Basically, the model will set aside part of training data, but it will use it to evaluate the loss and other model metrics at the end of each epoch. This is not the same as testing data because we are using it after every epoch.
model.fit(X_train, y_train, batch_size=128, epochs=20, verbose=1, validation_split=0.2)
score = model.evaluate(X_test, y_test, verbose=0)
print('Accuracy:', score[1])
After that, our model is trained and ready. We are using evaluate
method and pass testing set to it. Here, we will get the accuracy of our Convolutional Neural Network.
Predictions
One more thing we could do is to gather predictions of our network on the test dataset
. This way, we can compare predicted results with actual ones. For this, we will use predict
method. Using this method, we can also make predictions on a single input.

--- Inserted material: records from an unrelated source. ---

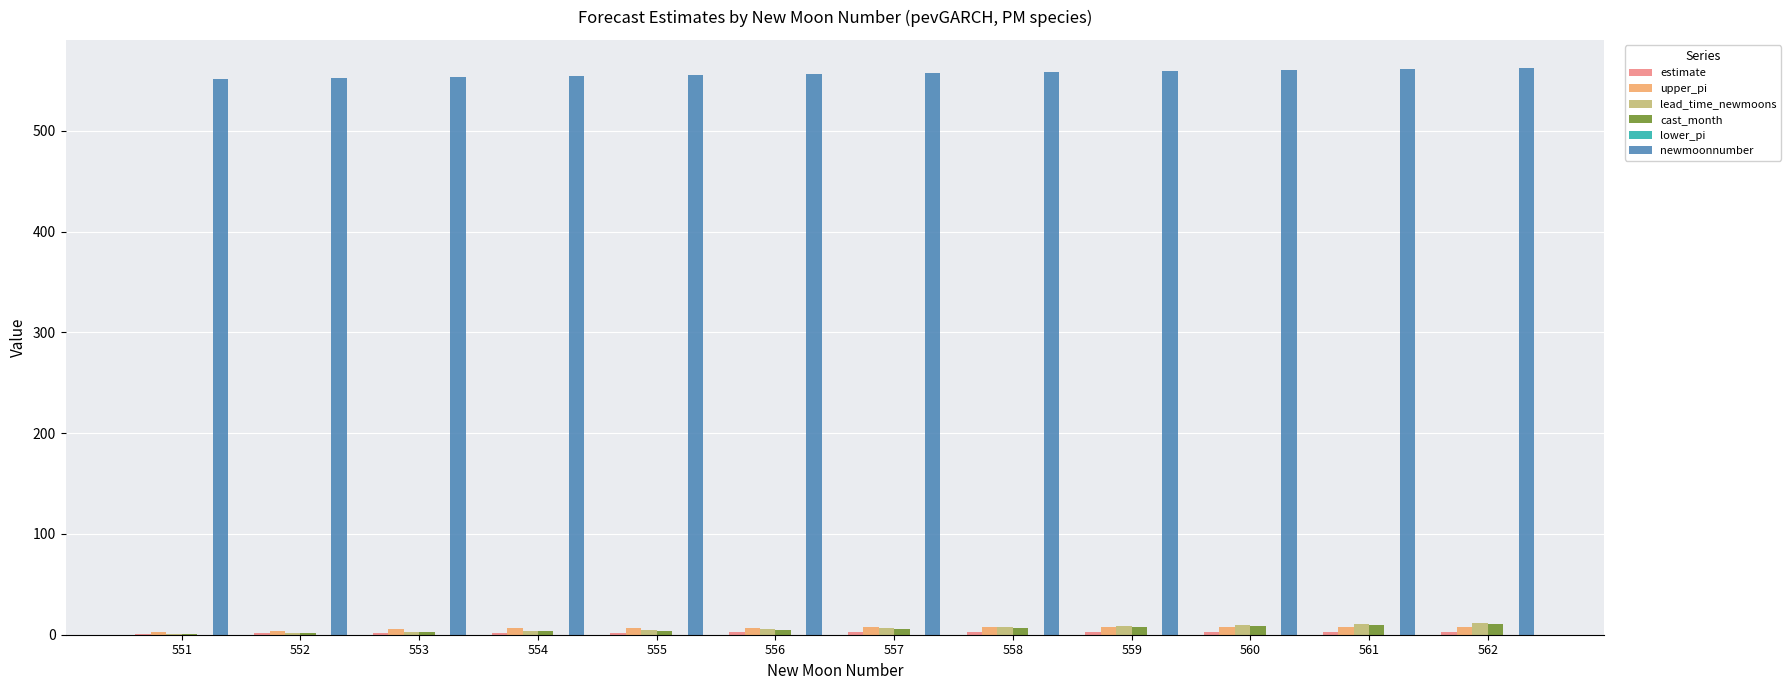

Which series has the largest total across all categories?

newmoonnumber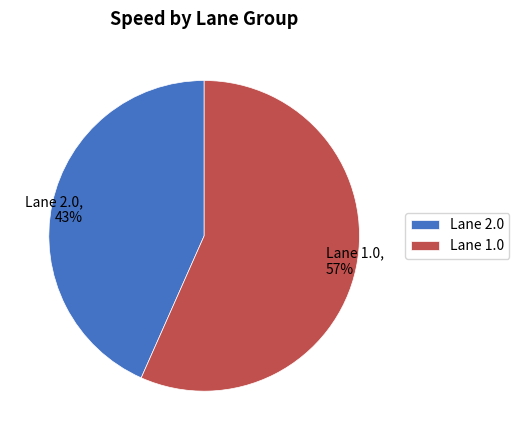

Is it true that Lane 2.0 is 43% of the pie?

True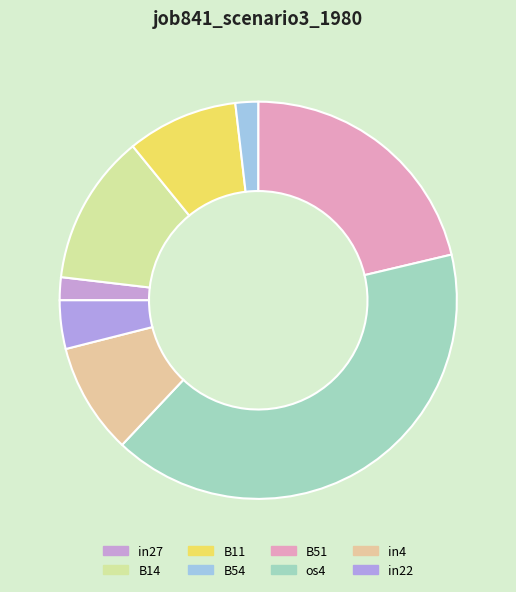

How many slices are in this pie chart?

8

predictions = model.predict(X_test)
Results
Let’s use these predictions we just gathered for the final touch of our implementation. We are going to display predicted digit, with the actual one. And we will display the image for which we made the prediction. Basically, we will make nice visual representation for our implementation, after all, we are processing images here.
plt.figure(figsize=(15, 15))
for i in range(10):
ax = plt.subplot(2, 10, i + 1)
plt.imshow(X_test[i, :, :, 0], cmap='gray')
plt.title("Digit: {}\nPredicted: {}".format(np.argmax(y_test[i]), np.argmax(predictions[i])))
plt.axis('off')
plt.show()
Here, we used pyplot
to display ten images with actual result and our predictions. And this is how it looks like when we run our implementation:
We have run twenty epochs and got the accuracy – 99.39%. Not bad at all. There is always room for improvement, of course.
Conclusion
Convolutional Neural Networks are one very interesting sub-field and one of the most influential innovations in the field of computer vision. Here, you could see how to implement one simple version of these networks and how to use it for detecting digits on MNIST dataset.
Thanks for reading!